Saved data entries
::::::::

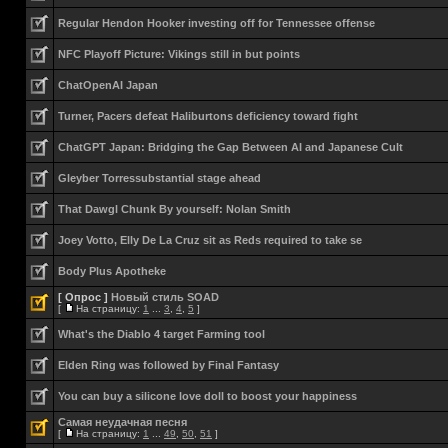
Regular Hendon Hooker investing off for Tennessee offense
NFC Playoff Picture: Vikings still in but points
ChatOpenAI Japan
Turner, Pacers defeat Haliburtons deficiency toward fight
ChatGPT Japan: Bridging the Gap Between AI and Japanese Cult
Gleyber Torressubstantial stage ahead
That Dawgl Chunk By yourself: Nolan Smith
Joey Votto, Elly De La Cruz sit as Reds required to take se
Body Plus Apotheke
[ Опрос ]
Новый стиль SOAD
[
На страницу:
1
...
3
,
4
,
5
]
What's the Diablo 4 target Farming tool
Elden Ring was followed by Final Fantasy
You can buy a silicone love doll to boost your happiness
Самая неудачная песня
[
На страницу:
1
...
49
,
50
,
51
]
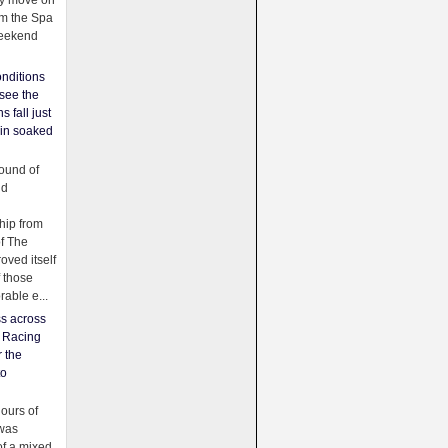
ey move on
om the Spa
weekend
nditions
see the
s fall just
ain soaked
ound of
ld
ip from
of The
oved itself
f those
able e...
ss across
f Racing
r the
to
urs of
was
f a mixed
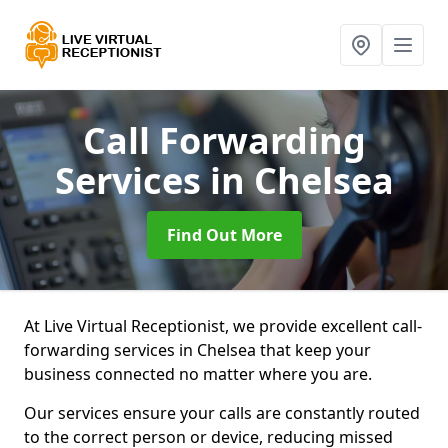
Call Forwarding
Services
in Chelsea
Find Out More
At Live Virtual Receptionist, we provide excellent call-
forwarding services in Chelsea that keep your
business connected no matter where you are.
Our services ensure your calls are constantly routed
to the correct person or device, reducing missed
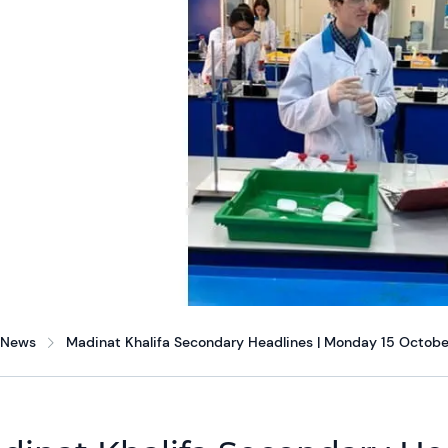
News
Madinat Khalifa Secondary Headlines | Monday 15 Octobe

::::::::

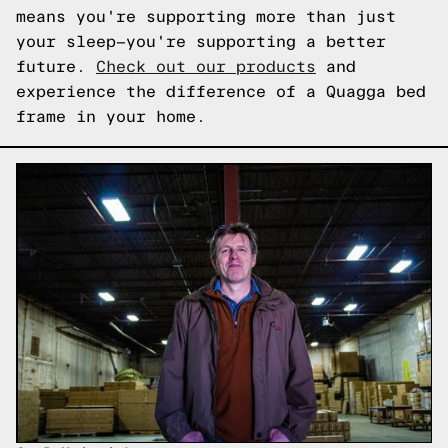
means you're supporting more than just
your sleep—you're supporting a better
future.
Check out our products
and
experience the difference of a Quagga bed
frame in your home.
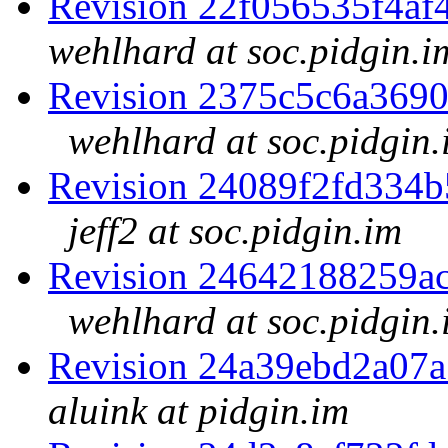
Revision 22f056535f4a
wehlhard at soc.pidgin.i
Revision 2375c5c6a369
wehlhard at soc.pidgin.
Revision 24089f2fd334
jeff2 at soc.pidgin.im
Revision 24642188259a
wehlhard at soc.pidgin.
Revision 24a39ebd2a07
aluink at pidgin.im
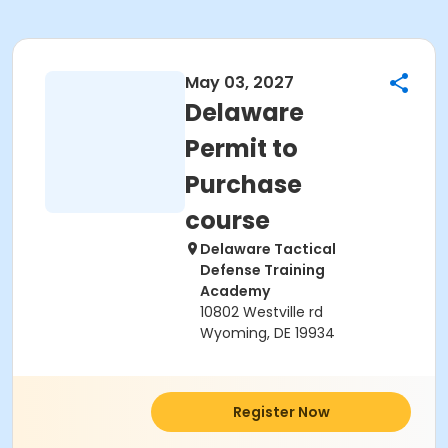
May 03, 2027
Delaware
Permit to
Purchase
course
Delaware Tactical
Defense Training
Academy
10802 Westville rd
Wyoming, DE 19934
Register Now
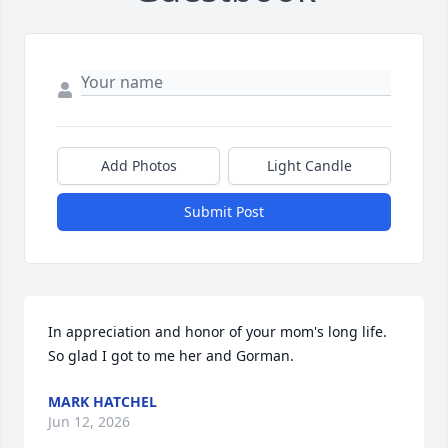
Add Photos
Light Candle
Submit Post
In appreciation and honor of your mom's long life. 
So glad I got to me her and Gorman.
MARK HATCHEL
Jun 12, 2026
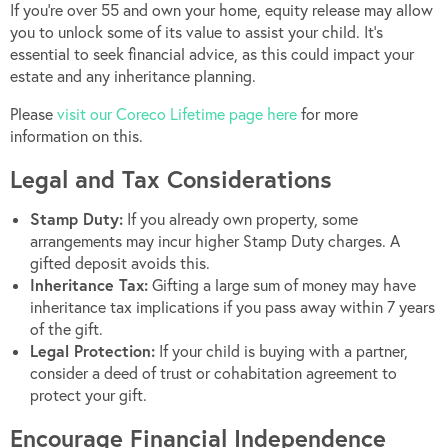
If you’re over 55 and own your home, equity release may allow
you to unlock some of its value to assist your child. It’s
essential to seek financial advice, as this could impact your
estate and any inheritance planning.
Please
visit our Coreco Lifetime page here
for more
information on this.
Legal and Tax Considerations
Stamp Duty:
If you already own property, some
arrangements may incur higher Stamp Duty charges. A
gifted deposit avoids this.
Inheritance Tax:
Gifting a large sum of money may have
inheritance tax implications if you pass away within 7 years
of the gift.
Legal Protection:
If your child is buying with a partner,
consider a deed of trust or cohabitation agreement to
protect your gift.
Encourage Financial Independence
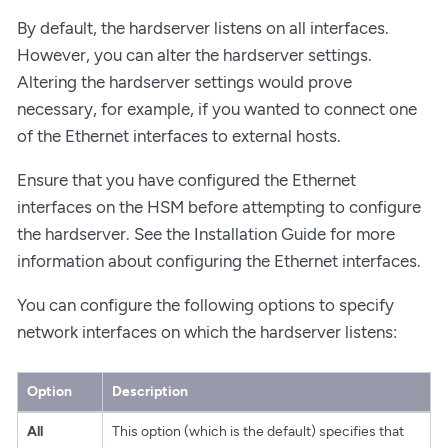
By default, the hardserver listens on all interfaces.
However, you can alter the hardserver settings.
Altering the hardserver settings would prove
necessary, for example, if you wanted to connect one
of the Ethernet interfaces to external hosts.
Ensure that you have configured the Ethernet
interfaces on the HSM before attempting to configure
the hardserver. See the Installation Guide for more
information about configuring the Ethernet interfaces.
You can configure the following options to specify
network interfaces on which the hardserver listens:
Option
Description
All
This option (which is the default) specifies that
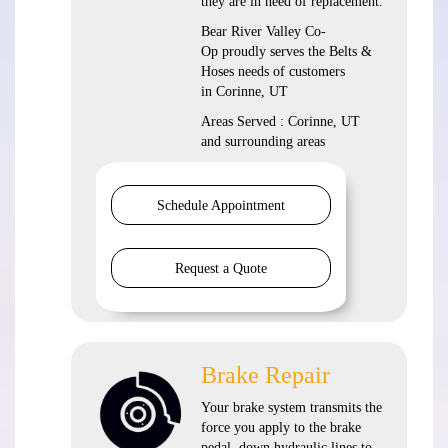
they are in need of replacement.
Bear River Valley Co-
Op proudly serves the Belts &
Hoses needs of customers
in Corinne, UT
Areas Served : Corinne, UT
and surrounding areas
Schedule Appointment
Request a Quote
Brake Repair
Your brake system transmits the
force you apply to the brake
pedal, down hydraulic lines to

::::::::

• [Instructions to follow] Your answer should consist of the lines above between those holding "This option (which" and "pedal, down hydraulic lines to", inclusive, reproduced word for word and without pictures.

• [Answer below]
This option (which is the default) specifies that
they are in need of replacement.
Bear River Valley Co-
Op proudly serves the Belts &
Hoses needs of customers
in Corinne, UT
Areas Served : Corinne, UT
and surrounding areas
Schedule Appointment
Request a Quote
Brake Repair
Your brake system transmits the
force you apply to the brake
pedal, down hydraulic lines to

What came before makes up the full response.